La réception, à Bayeux, fut bruyante et solennelle : c’était encore le temps des grandes illusions et des bonnes volontés sans réticences. La municipalité tout entière fit accueil au nouveau prélat et la population – sauf de rares exceptions – se montra déférente. On fit semblant de ne point s’apercevoir d’un court arrêt du cortège à la porte de la cathédrale, où se tenait un notaire apostolique, qui, discrètement, signifia à l’intrus l’ordonnance de Mgr de Cheylus, lui interdisant d’exercer, sous peine d’excommunication, les fonctions épiscopales. Fauchet, manifestement ému, reçut l’acte des mains du notaire, et sans mot répondre pénétra hardiment dans l’église. Prière à l’autel, discours éloquent, nouveau serment, suivi d’un banquet offert par la municipalité, feu de joie qu’alimentèrent cinq cents exemplaires de l’excommunication, visite de l’évêque au club et défilé de la garde nationale ; Fauchet se trouvait si bien reçu qu’il comparait son allégresse « à celle qui règne dans les cieux quand s’y présente un frère désiré ».
Cette lune de miel brilla durant quelques jours. L’évêque organisait son personnel, et les autorités du district s’ingéniaient à lui passer toutes ses fantaisies, encore qu’on les estimât un peu lourdes pour la bourse des contribuables.
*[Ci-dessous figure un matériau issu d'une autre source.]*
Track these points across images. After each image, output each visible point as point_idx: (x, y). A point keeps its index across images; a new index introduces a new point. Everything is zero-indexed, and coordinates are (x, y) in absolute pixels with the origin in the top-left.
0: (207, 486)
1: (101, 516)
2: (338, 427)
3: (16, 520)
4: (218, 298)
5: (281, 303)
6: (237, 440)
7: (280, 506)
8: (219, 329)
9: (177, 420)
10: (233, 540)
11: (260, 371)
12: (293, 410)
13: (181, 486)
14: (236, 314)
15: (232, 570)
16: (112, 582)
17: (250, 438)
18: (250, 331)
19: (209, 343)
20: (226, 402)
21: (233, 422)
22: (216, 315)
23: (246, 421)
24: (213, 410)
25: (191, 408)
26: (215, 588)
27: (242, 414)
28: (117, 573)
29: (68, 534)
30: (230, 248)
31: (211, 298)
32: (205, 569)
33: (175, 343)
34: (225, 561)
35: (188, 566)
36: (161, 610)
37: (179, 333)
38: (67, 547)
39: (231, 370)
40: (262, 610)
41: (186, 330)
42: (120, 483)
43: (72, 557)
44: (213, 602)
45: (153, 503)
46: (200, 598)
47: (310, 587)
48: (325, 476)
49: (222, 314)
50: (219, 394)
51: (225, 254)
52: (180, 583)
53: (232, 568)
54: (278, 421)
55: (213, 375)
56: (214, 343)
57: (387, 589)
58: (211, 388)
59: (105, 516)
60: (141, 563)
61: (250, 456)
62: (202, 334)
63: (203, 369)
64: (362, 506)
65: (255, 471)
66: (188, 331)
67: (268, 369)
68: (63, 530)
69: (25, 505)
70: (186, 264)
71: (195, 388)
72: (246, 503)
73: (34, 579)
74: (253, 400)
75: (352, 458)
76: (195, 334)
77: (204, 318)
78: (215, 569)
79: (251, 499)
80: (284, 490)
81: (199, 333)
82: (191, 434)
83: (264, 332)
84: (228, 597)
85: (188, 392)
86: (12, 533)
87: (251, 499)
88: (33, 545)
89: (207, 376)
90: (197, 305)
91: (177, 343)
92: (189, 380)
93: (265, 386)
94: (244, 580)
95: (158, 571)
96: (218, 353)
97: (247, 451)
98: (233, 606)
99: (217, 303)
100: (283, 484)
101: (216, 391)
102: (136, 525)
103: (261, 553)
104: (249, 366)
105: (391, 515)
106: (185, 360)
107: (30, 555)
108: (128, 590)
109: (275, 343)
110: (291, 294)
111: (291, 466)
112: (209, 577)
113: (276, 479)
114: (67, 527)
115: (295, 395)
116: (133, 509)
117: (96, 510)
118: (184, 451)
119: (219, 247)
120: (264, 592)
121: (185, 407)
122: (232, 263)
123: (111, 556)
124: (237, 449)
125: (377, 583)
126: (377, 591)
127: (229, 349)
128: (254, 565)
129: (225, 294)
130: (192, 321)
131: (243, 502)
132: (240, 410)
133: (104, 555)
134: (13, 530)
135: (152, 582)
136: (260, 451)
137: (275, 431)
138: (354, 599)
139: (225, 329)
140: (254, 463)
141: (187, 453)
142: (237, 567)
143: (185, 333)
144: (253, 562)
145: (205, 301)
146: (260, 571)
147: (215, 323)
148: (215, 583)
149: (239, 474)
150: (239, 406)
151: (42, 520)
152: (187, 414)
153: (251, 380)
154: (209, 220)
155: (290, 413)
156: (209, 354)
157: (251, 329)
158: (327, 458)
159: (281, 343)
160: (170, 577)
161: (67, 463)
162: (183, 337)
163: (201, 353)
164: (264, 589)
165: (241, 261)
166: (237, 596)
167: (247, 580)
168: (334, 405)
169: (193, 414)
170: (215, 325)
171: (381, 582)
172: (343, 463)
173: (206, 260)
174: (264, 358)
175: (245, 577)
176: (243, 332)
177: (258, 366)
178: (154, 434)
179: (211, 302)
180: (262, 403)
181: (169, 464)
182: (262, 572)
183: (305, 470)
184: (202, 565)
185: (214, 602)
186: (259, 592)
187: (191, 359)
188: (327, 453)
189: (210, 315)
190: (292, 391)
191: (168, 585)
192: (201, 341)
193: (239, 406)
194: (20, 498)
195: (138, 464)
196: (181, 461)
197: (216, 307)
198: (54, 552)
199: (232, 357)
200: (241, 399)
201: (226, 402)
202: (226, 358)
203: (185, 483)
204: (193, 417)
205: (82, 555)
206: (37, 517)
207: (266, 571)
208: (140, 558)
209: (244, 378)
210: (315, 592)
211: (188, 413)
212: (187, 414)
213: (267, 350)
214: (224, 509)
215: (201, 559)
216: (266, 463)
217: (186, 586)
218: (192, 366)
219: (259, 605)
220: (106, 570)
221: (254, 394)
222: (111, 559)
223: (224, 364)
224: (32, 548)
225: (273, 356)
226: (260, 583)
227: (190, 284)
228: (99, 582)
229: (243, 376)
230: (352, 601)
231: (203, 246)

À ceux-ci, la pompe du culte plaisait jadis, lorsqu’elle ne leur coûtait rien ; maintenant qu’ils devaient la payer, ils souhaitaient plus de simplicité. Mais le nouvel évêque voyait grand ; outre seize vicaires épiscopaux, formant son conseil, il réclamait huit prêtres chantres, deux hommes pour jouer du « serpent », huit enfants de chœur, deux sacristains, un organiste, deux bâtonniers, un suisse, trois clercs, un sonneur, un horloger, deux bedeaux, un souffleur et un porte-bannière. Il lui fallait encore 900 livres pour le luminaire, 100 livres pour l’huile et l’encens, une provision de vin montant à 500 livres et 600 livres destinées à l’entretien des ornements et du linge. Le district essaya de marchander ; mais comment refuser quelque chose à un prélat « qui avait pris la Bastille » et qui se plaisait à le rappeler ? On céda donc sur presque tous les points.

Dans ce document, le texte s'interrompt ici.